The Effects of Extracellular Protons on the hERG Potassium Channel

The α-subunit of channels mediating the cardiac rapid delayed rectifier current (IKr) is encoded by the human Ether-à-go-go-Related Gene (hERG). Macroscopic hERG current (IhERG) amplitude is reduced and deactivation kinetics are accelerated with extracellular acidosis. We have investigated the single channel basis for the effects of acidic external pH (pHe) on the isoforms of IhERG expressed in myocytes (hERG1a and 1b). Patch clamp recordings were made at room temperature with the extracellular superfusate (whole-cell) or pipette solution (cell attached) acidified to pH 6.3 compared with control (pH 7.4). A decrease in pHe to 6.3 caused acceleration in deactivation and a reduction in maximal whole-cell conductance of ∼34% for IhERG1a (n=8 cells) and of ∼36% for IhERG1b (n=5 cells). Single channel recordings were made with isotonic potassium (140 mM) bathing the cells and in the electrode. Channel amplitude and open state kinetics were measured at a series of repolarisation voltages following a depolarising command to +40mV. Slope conductance values derived from amplitude current-voltage relationships between −120 and −40mV were 12.3±0.2pS for pH 7.4 (n=10 cells) and 9.3±0.1pS for pH 6.3 (n=9 cells) (P<0.01, two-tailed t-test) for hERG1a.
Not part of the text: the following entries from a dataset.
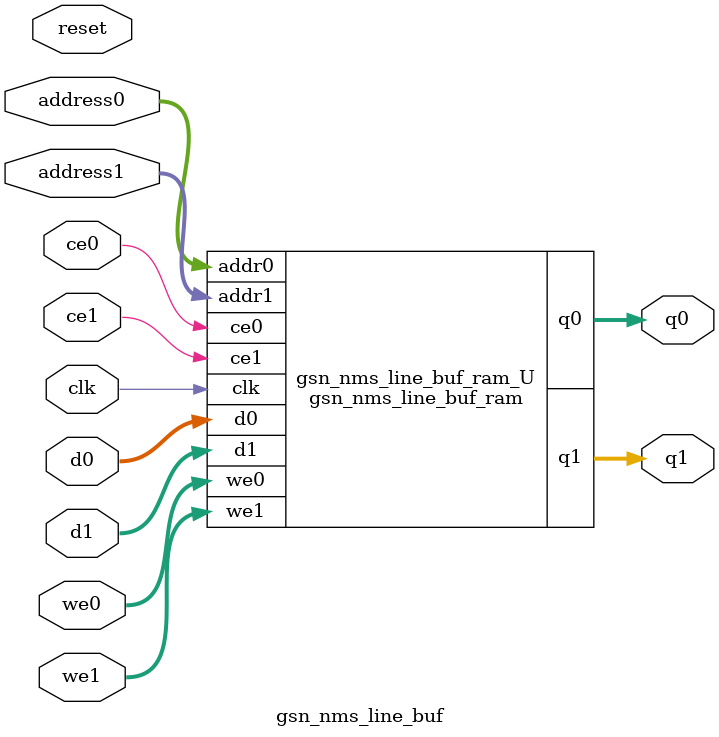
<source format=v>
`timescale 1 ns / 1 ps
module gsn_nms_line_buf_ram (addr0, ce0, d0, we0, q0, addr1, ce1, d1, we1, q1,  clk);

parameter DWIDTH = 48;
parameter AWIDTH = 9;
parameter MEM_SIZE = 512;
parameter COL_WIDTH = 8;
parameter NUM_COL = (DWIDTH/COL_WIDTH);

input[AWIDTH-1:0] addr0;
input ce0;
input[DWIDTH-1:0] d0;
input [NUM_COL-1:0] we0;
output reg[DWIDTH-1:0] q0;
input[AWIDTH-1:0] addr1;
input ce1;
input[DWIDTH-1:0] d1;
input [NUM_COL-1:0] we1;
output reg[DWIDTH-1:0] q1;
input clk;

(* ram_style = "block" *)reg [DWIDTH-1:0] ram[0:MEM_SIZE-1];



genvar i;

generate
    for (i=0;i<NUM_COL;i=i+1) begin
        always @(posedge clk) begin
            if (ce0) begin
                if (we0[i]) begin
                    ram[addr0][i*COL_WIDTH +: COL_WIDTH] <= d0[i*COL_WIDTH +: COL_WIDTH]; 
                end
                q0[i*COL_WIDTH +: COL_WIDTH] <= ram[addr0][i*COL_WIDTH +: COL_WIDTH];
            end
        end
    end
endgenerate


generate
    for (i=0;i<NUM_COL;i=i+1) begin
        always @(posedge clk) begin
            if (ce1) begin
                if (we1[i]) begin
                    ram[addr1][i*COL_WIDTH +: COL_WIDTH] <= d1[i*COL_WIDTH +: COL_WIDTH]; 
                end
                q1[i*COL_WIDTH +: COL_WIDTH] <= ram[addr1][i*COL_WIDTH +: COL_WIDTH];
            end
        end
    end
endgenerate


endmodule

`timescale 1 ns / 1 ps
module gsn_nms_line_buf(
    reset,
    clk,
    address0,
    ce0,
    we0,
    d0,
    q0,
    address1,
    ce1,
    we1,
    d1,
    q1);

parameter DataWidth = 32'd48;
parameter AddressRange = 32'd512;
parameter AddressWidth = 32'd9;
input reset;
input clk;
input[AddressWidth - 1:0] address0;
input ce0;
input[DataWidth/8 - 1:0] we0;
input[DataWidth - 1:0] d0;
output[DataWidth - 1:0] q0;
input[AddressWidth - 1:0] address1;
input ce1;
input[DataWidth/8 - 1:0] we1;
input[DataWidth - 1:0] d1;
output[DataWidth - 1:0] q1;



gsn_nms_line_buf_ram gsn_nms_line_buf_ram_U(
    .clk( clk ),
    .addr0( address0 ),
    .ce0( ce0 ),
    .we0( we0 ),
    .d0( d0 ),
    .q0( q0 ),
    .addr1( address1 ),
    .ce1( ce1 ),
    .we1( we1 ),
    .d1( d1 ),
    .q1( q1 ));

endmodule


</source>
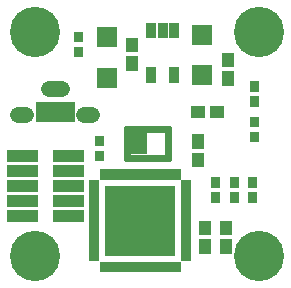
<source format=gts>
*
*
G04 PADS Layout (Build Number 2008.43.1) generated Gerber (RS-274-X) file*
G04 PC Version=2.1*
*
%IN "digital MEMs USB v103.p"*%
*
%MOIN*%
*
%FSLAX35Y35*%
*
*
*
*
G04 PC Standard Apertures*
*
*
G04 Thermal Relief Aperture macro.*
%AMTER*
1,1,$1,0,0*
1,0,$1-$2,0,0*
21,0,$3,$4,0,0,45*
21,0,$3,$4,0,0,135*
%
*
*
G04 Annular Aperture macro.*
%AMANN*
1,1,$1,0,0*
1,0,$2,0,0*
%
*
*
G04 Odd Aperture macro.*
%AMODD*
1,1,$1,0,0*
1,0,$1-0.005,0,0*
%
*
*
G04 PC Custom Aperture Macros*
*
*
*
*
*
*
G04 PC Aperture Table*
*
%ADD010C,0.001*%
%ADD018R,0.03X0.03*%
%ADD027R,0.07X0.07*%
%ADD031R,0.04X0.04*%
%ADD055C,0.00984*%
%ADD064R,0.02575X0.02575*%
%ADD065R,0.01394X0.01394*%
%ADD066R,0.03362X0.03362*%
%ADD069C,0.16748*%
%ADD079R,0.02772X0.02772*%
%ADD080C,0.05331*%
%ADD081R,0.01787X0.01787*%
%ADD082R,0.23441X0.23441*%
%ADD083R,0.03992X0.03992*%
*
*
*
*
G04 PC Circuitry*
G04 Layer Name digital MEMs USB v103.p - circuitry*
%LPD*%
*
*
G04 PC Custom Flashes*
G04 Layer Name digital MEMs USB v103.p - flashes*
%LPD*%
*
*
G04 PC Circuitry*
G04 Layer Name digital MEMs USB v103.p - circuitry*
%LPD*%
*
G54D10*
G54D18*
G01X133465Y144888D02*
Y145388D01*
Y149888D02*
Y150388D01*
X185039Y151187D02*
Y151687D01*
Y156187D02*
Y156687D01*
Y162998D02*
Y163498D01*
Y167998D02*
Y168498D01*
X126378Y185033D02*
Y184533D01*
Y180033D02*
Y179533D01*
X184252Y131108D02*
Y131608D01*
Y136108D02*
Y136608D01*
X178346Y131108D02*
Y131608D01*
Y136108D02*
Y136608D01*
X172047D02*
Y136108D01*
Y131608D02*
Y131108D01*
G54D27*
X135827Y184703D03*
Y171203D03*
X167323Y171990D03*
Y185490D03*
G54D31*
X166142Y150350D02*
Y149550D01*
Y144150D02*
Y143350D01*
X165791Y159843D02*
X166591D01*
X171991D02*
X172791D01*
X144094Y182634D02*
Y181834D01*
Y176434D02*
Y175634D01*
X175984Y170516D02*
Y171316D01*
Y176716D02*
Y177516D01*
X168504Y114610D02*
Y115410D01*
Y120810D02*
Y121610D01*
X175591Y114610D02*
Y115410D01*
Y120810D02*
Y121610D01*
G54D55*
X141714Y154718D02*
X141708Y154715D01*
X141706Y154710*
Y143702*
X141708Y143696*
X141714Y143694*
X156689*
X156694Y143696*
X156697Y143702*
Y154710*
X156694Y154715*
X156689Y154718*
X141714*
X143115Y153339D02*
X155307D01*
Y145087*
X143118*
X143115Y153339*
X141831Y143694D02*
Y154718D01*
X142323Y143694D02*
Y154718D01*
X142815Y143694D02*
Y154718D01*
X143307Y143694D02*
Y145087D01*
Y153339D02*
Y154718D01*
X143799Y143694D02*
Y145087D01*
Y153339D02*
Y154718D01*
X144291Y143694D02*
Y145087D01*
Y153339D02*
Y154718D01*
X144783Y143694D02*
Y145087D01*
Y153339D02*
Y154718D01*
X145276Y143694D02*
Y145087D01*
Y153339D02*
Y154718D01*
X145768Y143694D02*
Y145087D01*
Y153339D02*
Y154718D01*
X146260Y143694D02*
Y145087D01*
Y153339D02*
Y154718D01*
X146752Y143694D02*
Y145087D01*
Y153339D02*
Y154718D01*
X147244Y143694D02*
Y145087D01*
Y153339D02*
Y154718D01*
X147736Y143694D02*
Y145087D01*
Y153339D02*
Y154718D01*
X148228Y143694D02*
Y145087D01*
Y153339D02*
Y154718D01*
X148720Y143694D02*
Y145087D01*
Y153339D02*
Y154718D01*
X149213Y143694D02*
Y145087D01*
Y153339D02*
Y154718D01*
X149705Y143694D02*
Y145087D01*
Y153339D02*
Y154718D01*
X150197Y143694D02*
Y145087D01*
Y153339D02*
Y154718D01*
X150689Y143694D02*
Y145087D01*
Y153339D02*
Y154718D01*
X151181Y143694D02*
Y145087D01*
Y153339D02*
Y154718D01*
X151673Y143694D02*
Y145087D01*
Y153339D02*
Y154718D01*
X152165Y143694D02*
Y145087D01*
Y153339D02*
Y154718D01*
X152657Y143694D02*
Y145087D01*
Y153339D02*
Y154718D01*
X153150Y143694D02*
Y145087D01*
Y153339D02*
Y154718D01*
X153642Y143694D02*
Y145087D01*
Y153339D02*
Y154718D01*
X154134Y143694D02*
Y145087D01*
Y153339D02*
Y154718D01*
X154626Y143694D02*
Y145087D01*
Y153339D02*
Y154718D01*
X155118Y143694D02*
Y145087D01*
Y153339D02*
Y154718D01*
X155610Y143694D02*
Y154718D01*
X156102Y143694D02*
Y154718D01*
X156594Y143694D02*
Y154718D01*
G54D64*
X145079Y147047D02*
Y147835D01*
X147835Y147047D02*
Y147835D01*
Y150591D02*
Y151378D01*
X145079Y150591D02*
Y151378D01*
G54D65*
X156034Y153032D03*
G54D66*
X158071Y187795D02*
Y186024D01*
X154331Y187795D02*
Y186024D01*
X150591Y187795D02*
Y186024D01*
Y173031D02*
Y171260D01*
X158071Y173031D02*
Y171260D01*
G54D69*
X111811Y186614D03*
X186614D03*
Y111811D03*
X111811D03*
G54D79*
X123622Y161909D02*
Y157776D01*
X121063Y161909D02*
Y157776D01*
X118504Y161909D02*
Y157776D01*
X115945Y161909D02*
Y157776D01*
X113386Y161909D02*
Y157776D01*
G54D80*
X130906Y158858D02*
X128150D01*
X108858D02*
X106102D01*
X120669Y167323D02*
X116339D01*
G54D81*
X130709Y136220D02*
X132283D01*
X130709Y134646D02*
X132283D01*
X130709Y133071D02*
X132283D01*
X130709Y131496D02*
X132283D01*
X130709Y129921D02*
X132283D01*
X130709Y128346D02*
X132283D01*
X130709Y126772D02*
X132283D01*
X130709Y125197D02*
X132283D01*
X130709Y123622D02*
X132283D01*
X130709Y122047D02*
X132283D01*
X130709Y120472D02*
X132283D01*
X130709Y118898D02*
X132283D01*
X130709Y117323D02*
X132283D01*
X130709Y115748D02*
X132283D01*
X130709Y114173D02*
X132283D01*
X130709Y112598D02*
X132283D01*
X130709Y111024D02*
X132283D01*
X134252Y107480D02*
Y109055D01*
X135827Y107480D02*
Y109055D01*
X137402Y107480D02*
Y109055D01*
X138976Y107480D02*
Y109055D01*
X140551Y107480D02*
Y109055D01*
X142126Y107480D02*
Y109055D01*
X143701Y107480D02*
Y109055D01*
X145276Y107480D02*
Y109055D01*
X146850Y107480D02*
Y109055D01*
X148425Y107480D02*
Y109055D01*
X150000Y107480D02*
Y109055D01*
X151575Y107480D02*
Y109055D01*
X153150Y107480D02*
Y109055D01*
X154724Y107480D02*
Y109055D01*
X156299Y107480D02*
Y109055D01*
X157874Y107480D02*
Y109055D01*
X159449Y107480D02*
Y109055D01*
X161417Y111024D02*
X162992D01*
X161417Y112598D02*
X162992D01*
X161417Y114173D02*
X162992D01*
X161417Y115748D02*
X162992D01*
X161417Y117323D02*
X162992D01*
X161417Y118898D02*
X162992D01*
X161417Y120472D02*
X162992D01*
X161417Y122047D02*
X162992D01*
X161417Y123622D02*
X162992D01*
X161417Y125197D02*
X162992D01*
X161417Y126772D02*
X162992D01*
X161417Y128346D02*
X162992D01*
X161417Y129921D02*
X162992D01*
X161417Y131496D02*
X162992D01*
X161417Y133071D02*
X162992D01*
X161417Y134646D02*
X162992D01*
X161417Y136220D02*
X162992D01*
X159449Y138189D02*
Y139764D01*
X157874Y138189D02*
Y139764D01*
X156299Y138189D02*
Y139764D01*
X154724Y138189D02*
Y139764D01*
X153150Y138189D02*
Y139764D01*
X151575Y138189D02*
Y139764D01*
X150000Y138189D02*
Y139764D01*
X148425Y138189D02*
Y139764D01*
X146850Y138189D02*
Y139764D01*
X145276Y138189D02*
Y139764D01*
X143701Y138189D02*
Y139764D01*
X142126Y138189D02*
Y139764D01*
X140551Y138189D02*
Y139764D01*
X138976Y138189D02*
Y139764D01*
X137402Y138189D02*
Y139764D01*
X135827Y138189D02*
Y139764D01*
X134252Y138189D02*
Y139764D01*
G54D82*
X146850Y123622D03*
G54D83*
X104449Y145039D02*
X110906D01*
X104449Y140039D02*
X110906D01*
X104449Y135039D02*
X110906D01*
X104449Y130039D02*
X110906D01*
X104449Y125039D02*
X110906D01*
X119803D02*
X126260D01*
X119803Y130039D02*
X126260D01*
X119803Y135039D02*
X126260D01*
X119803Y140039D02*
X126260D01*
X119803Y145039D02*
X126260D01*
X0Y0D02*
M02*

</source>
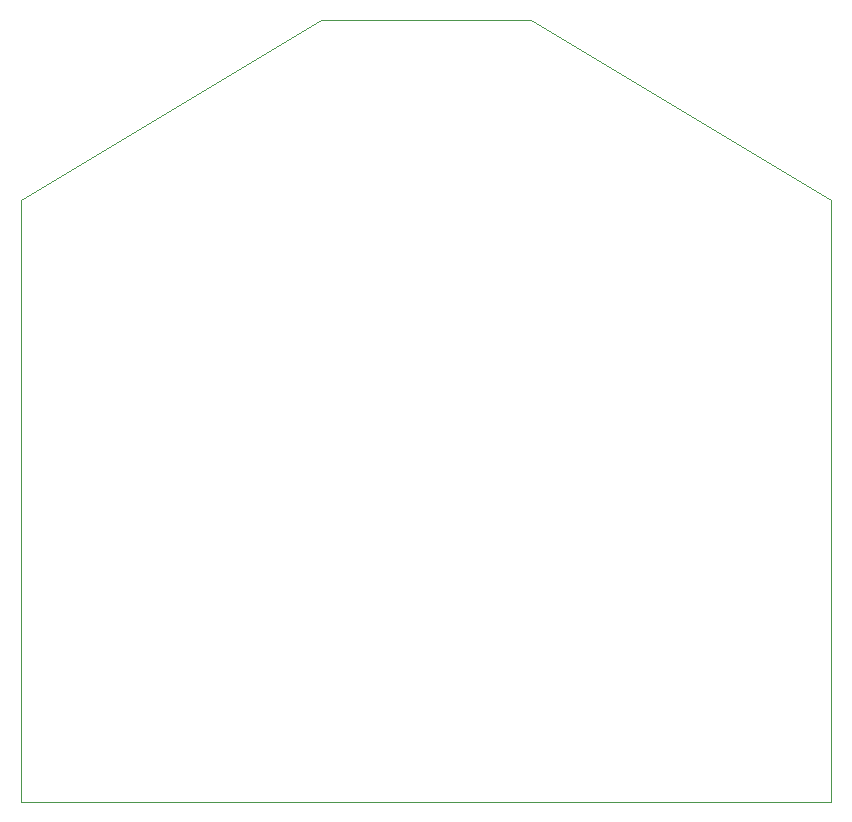
<source format=gbr>
%TF.GenerationSoftware,KiCad,Pcbnew,(6.0.4)*%
%TF.CreationDate,2022-06-08T19:20:38+01:00*%
%TF.ProjectId,Eiffel - Rev B,45696666-656c-4202-9d20-52657620422e,rev?*%
%TF.SameCoordinates,Original*%
%TF.FileFunction,Profile,NP*%
%FSLAX46Y46*%
G04 Gerber Fmt 4.6, Leading zero omitted, Abs format (unit mm)*
G04 Created by KiCad (PCBNEW (6.0.4)) date 2022-06-08 19:20:38*
%MOMM*%
%LPD*%
G01*
G04 APERTURE LIST*
%TA.AperFunction,Profile*%
%ADD10C,0.100000*%
%TD*%
G04 APERTURE END LIST*
D10*
X71120000Y-85090000D02*
X96520000Y-69850000D01*
X139700000Y-136070000D02*
X139700000Y-85090000D01*
X71120000Y-85090000D02*
X71120000Y-136070000D01*
X71120000Y-136070000D02*
X138430000Y-136070000D01*
X114300000Y-69850000D02*
X139700000Y-85090000D01*
X138430000Y-136070000D02*
X139700000Y-136070000D01*
X96520000Y-69850000D02*
X114300000Y-69850000D01*
M02*

</source>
The corresponding values for hERG1b were 11.4±0.2pS for pH 7.4 (n=6 cells) and 7.6±0.4pS for pH 6.3 (n=5 cells) (P<0.0001; two-tailed t-test). Open-time kinetics at −120mV for hERG1a were reduced from 8.49±1.0ms in control (n=8 cells) to 4.2±0.4ms in pHe 6.3 (n=7 cells) (P<0.05; two-tailed t-test). The hERG1b open state kinetics were 5.7±0.6ms in pHe 7.4 (n=6 cells) and reduced to 3.1±0.7ms in pHe 6.3 (n=5 cells) (P<0.05; two-tailed t-test). Thus, it can be concluded that a reduction in the single channel conductance and acceleration of open-times contribute to the attenuation of macroscopic IhERG when exposed to acidic pHe.